Connecting specific farms to specific investment funds is a complicated task, said Lucas Seghezzo, a professor of environmental sociology at the National University of Salta, Argentina, who studies large-scale land acquisitions. Investment funds often keep their assets private when they aren’t stocks and bonds, and following the money can lead to a maze of shell companies and chains of subsidiaries. Researchers wind up stuck in dead ends. Deforestation and land clearing is a complex process, and not every instance is directly connected to pension funds or investors. But experts have traced the massive influx of foreign capital in Matopiba to skyrocketing land prices in the region, which, in turn, has fueled land grabbing, deforestation, and violent conflicts, all with devastating consequences for local communities and the land itself.

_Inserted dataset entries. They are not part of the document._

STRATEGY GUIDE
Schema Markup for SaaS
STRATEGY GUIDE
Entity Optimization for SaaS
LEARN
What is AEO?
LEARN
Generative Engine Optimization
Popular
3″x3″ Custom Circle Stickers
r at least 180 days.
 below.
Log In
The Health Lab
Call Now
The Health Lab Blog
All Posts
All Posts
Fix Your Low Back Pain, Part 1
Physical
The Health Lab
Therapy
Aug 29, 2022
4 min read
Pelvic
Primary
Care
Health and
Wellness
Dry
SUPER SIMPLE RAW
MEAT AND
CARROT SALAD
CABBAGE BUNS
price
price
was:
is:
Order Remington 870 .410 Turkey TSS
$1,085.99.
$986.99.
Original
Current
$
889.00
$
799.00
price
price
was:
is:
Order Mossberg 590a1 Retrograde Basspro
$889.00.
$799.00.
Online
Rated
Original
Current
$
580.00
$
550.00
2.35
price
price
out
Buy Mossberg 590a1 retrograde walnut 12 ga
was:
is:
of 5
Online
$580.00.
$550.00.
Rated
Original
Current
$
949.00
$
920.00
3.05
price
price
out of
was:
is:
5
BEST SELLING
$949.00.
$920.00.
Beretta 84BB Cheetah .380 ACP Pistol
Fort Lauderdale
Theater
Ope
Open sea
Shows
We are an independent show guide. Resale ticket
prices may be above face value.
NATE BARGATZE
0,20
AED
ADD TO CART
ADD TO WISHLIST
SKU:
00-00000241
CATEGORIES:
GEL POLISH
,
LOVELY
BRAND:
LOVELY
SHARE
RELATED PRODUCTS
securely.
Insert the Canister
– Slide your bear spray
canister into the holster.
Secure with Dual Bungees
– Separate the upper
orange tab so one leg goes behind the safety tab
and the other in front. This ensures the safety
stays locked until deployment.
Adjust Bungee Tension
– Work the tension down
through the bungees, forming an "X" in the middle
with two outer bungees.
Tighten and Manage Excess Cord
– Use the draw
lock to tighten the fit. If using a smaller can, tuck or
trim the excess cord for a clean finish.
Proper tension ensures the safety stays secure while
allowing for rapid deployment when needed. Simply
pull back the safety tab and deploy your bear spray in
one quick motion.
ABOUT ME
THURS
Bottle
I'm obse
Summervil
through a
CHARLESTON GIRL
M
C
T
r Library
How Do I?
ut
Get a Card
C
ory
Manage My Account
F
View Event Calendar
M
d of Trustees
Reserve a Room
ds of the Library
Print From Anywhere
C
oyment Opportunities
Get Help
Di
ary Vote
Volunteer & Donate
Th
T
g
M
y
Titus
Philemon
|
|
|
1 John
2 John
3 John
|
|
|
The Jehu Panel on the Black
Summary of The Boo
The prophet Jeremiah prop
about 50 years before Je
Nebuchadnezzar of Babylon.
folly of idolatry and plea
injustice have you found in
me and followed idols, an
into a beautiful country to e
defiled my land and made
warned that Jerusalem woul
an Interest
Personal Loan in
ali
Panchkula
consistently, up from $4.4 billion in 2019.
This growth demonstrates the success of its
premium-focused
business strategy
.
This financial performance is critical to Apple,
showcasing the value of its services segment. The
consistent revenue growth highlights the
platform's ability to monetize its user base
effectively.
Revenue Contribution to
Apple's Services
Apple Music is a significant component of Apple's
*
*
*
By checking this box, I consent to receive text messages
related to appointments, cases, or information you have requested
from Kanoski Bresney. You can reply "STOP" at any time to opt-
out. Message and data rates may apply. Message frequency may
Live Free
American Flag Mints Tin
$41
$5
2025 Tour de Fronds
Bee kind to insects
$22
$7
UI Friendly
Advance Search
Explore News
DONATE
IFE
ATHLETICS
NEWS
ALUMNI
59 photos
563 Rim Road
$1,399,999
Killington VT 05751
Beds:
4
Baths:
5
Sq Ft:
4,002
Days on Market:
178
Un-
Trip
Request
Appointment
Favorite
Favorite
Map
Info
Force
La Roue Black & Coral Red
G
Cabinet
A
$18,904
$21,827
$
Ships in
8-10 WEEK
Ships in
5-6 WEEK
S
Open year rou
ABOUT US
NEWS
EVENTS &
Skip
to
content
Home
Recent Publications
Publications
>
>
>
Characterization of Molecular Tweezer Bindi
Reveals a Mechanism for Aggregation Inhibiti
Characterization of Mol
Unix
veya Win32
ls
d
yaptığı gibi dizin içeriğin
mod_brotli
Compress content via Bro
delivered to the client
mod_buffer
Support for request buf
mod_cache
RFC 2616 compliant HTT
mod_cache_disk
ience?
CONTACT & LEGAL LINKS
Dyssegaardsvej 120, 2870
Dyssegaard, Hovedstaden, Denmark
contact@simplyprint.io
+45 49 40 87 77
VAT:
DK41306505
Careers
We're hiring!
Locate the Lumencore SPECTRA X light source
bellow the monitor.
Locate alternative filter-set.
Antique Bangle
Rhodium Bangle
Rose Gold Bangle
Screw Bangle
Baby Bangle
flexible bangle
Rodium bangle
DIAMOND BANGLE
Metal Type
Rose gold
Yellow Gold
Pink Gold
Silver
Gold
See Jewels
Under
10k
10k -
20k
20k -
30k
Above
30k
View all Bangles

“There’s a lot of evidence that investors who buy land in Latin America, for instance, but also in Southeast Asia, are responsible for deforestation — directly or indirectly,” said Seghezzo, who is also a scientific advisor to the Land Matrix Initiative, an independent monitoring initiative. “There is a clear correlation between land acquisitions and deforestation, especially those for agriculture.”
Bom Acerto is a two-hour drive from Balsas, an agricultural town in the heart of Matopiba. The route there is largely unpaved, passing over hills and through miles of scraggly shrubs and waving golden grass. The road dips occasionally from flat stretches of savanna into lush forests wedged into tiny riverine valleys. Far less known than the Amazon rainforest that borders the savanna to the north and west, the Cerrado is Brazil’s second-largest biome, covering an area larger than Germany, France, England, Italy, and Spain combined. It’s one of the oldest and richest ecosystems on Earth, with 5 percent of the planet’s biodiversity.